- **EXERCISE BRIEF**:
Although the records include pictures, print only the rest, exactly as written.

Entries taken from a collection:
===============
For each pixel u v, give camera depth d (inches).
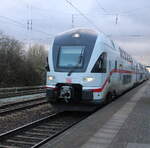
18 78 1412.4
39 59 1790.1
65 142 254.4
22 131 363.6
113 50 567.8
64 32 510.3
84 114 503.8
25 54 1503.4
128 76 847.1
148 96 724.7
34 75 1535.4
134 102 568.1
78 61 461.1
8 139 322.3
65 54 473.4
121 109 460.4
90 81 449.1
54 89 465.7
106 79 488.4
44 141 289.7
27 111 551.5
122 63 694.5
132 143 250.8
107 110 448.1
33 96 928.3
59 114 495.5
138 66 1382.9
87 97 446.6
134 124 335.6
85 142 254.1
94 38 477.1
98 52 464.8
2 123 424.5
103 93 471.5
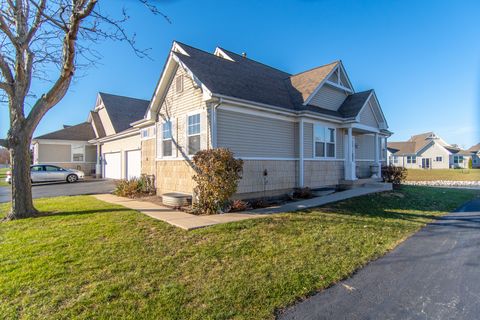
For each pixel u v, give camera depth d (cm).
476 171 3706
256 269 404
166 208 855
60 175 1888
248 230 592
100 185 1734
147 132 1372
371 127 1467
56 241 521
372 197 1066
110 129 2250
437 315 292
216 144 873
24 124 775
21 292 337
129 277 376
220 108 888
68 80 807
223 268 407
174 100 1091
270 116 1034
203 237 542
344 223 677
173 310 299
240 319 284
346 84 1452
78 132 2519
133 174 1767
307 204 909
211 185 772
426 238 581
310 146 1173
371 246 517
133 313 293
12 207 747
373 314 294
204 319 283
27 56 809
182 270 399
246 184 944
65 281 364
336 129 1320
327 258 452
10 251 473
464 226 688
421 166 4759
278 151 1062
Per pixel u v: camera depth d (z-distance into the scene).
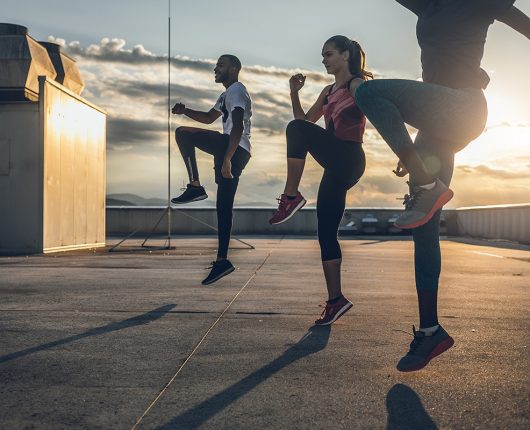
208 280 4.20
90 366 2.34
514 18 2.19
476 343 2.79
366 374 2.24
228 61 4.28
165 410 1.82
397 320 3.38
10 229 9.09
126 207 19.56
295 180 3.12
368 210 20.28
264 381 2.13
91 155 10.99
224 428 1.67
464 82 2.22
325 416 1.77
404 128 2.18
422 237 2.30
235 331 3.04
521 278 5.97
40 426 1.68
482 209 17.78
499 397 1.97
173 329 3.08
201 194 4.20
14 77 9.27
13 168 9.05
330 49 3.17
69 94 9.91
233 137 4.10
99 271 6.18
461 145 2.31
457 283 5.46
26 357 2.47
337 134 3.15
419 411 1.82
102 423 1.71
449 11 2.18
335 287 3.21
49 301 4.05
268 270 6.41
===============
- **RESPONSE TO THE TASK**:
For each pixel u v, give camera depth d (inches).
18 78 1412.4
39 59 1790.1
65 142 254.4
22 131 363.6
113 50 567.8
64 32 510.3
84 114 503.8
25 54 1503.4
128 76 847.1
148 96 724.7
34 75 1535.4
134 102 568.1
78 61 461.1
8 139 322.3
65 54 473.4
121 109 460.4
90 81 449.1
54 89 465.7
106 79 488.4
44 141 289.7
27 111 551.5
122 63 694.5
132 143 250.8
107 110 448.1
33 96 928.3
59 114 495.5
138 66 1382.9
87 97 446.6
134 124 335.6
85 142 254.1
94 38 477.1
98 52 464.8
2 123 424.5
103 93 471.5
For each pixel u v, give camera depth d (cm).
476 171 3706
256 269 404
166 208 855
60 175 1888
248 230 592
100 185 1734
147 132 1372
371 127 1467
56 241 521
372 197 1066
110 129 2250
437 315 292
216 144 873
24 124 775
21 292 337
129 277 376
220 108 888
68 80 807
223 268 407
174 100 1091
270 116 1034
203 237 542
344 223 677
173 310 299
240 319 284
346 84 1452
78 132 2519
133 174 1767
307 204 909
211 185 772
426 238 581
310 146 1173
371 246 517
133 313 293
12 207 747
373 314 294
204 319 283
27 56 809
182 270 399
246 184 944
65 281 364
336 129 1320
327 258 452
10 251 473
464 226 688
421 166 4759
278 151 1062
Per pixel u v: camera depth d (z-distance into the scene).
208 280 4.20
90 366 2.34
514 18 2.19
476 343 2.79
366 374 2.24
228 61 4.28
165 410 1.82
397 320 3.38
10 229 9.09
126 207 19.56
295 180 3.12
368 210 20.28
264 381 2.13
91 155 10.99
224 428 1.67
464 82 2.22
325 416 1.77
404 128 2.18
422 237 2.30
235 331 3.04
521 278 5.97
40 426 1.68
482 209 17.78
499 397 1.97
173 329 3.08
201 194 4.20
14 77 9.27
13 168 9.05
330 49 3.17
69 94 9.91
233 137 4.10
99 271 6.18
461 145 2.31
457 283 5.46
26 357 2.47
337 134 3.15
419 411 1.82
102 423 1.71
449 11 2.18
335 287 3.21
49 301 4.05
268 270 6.41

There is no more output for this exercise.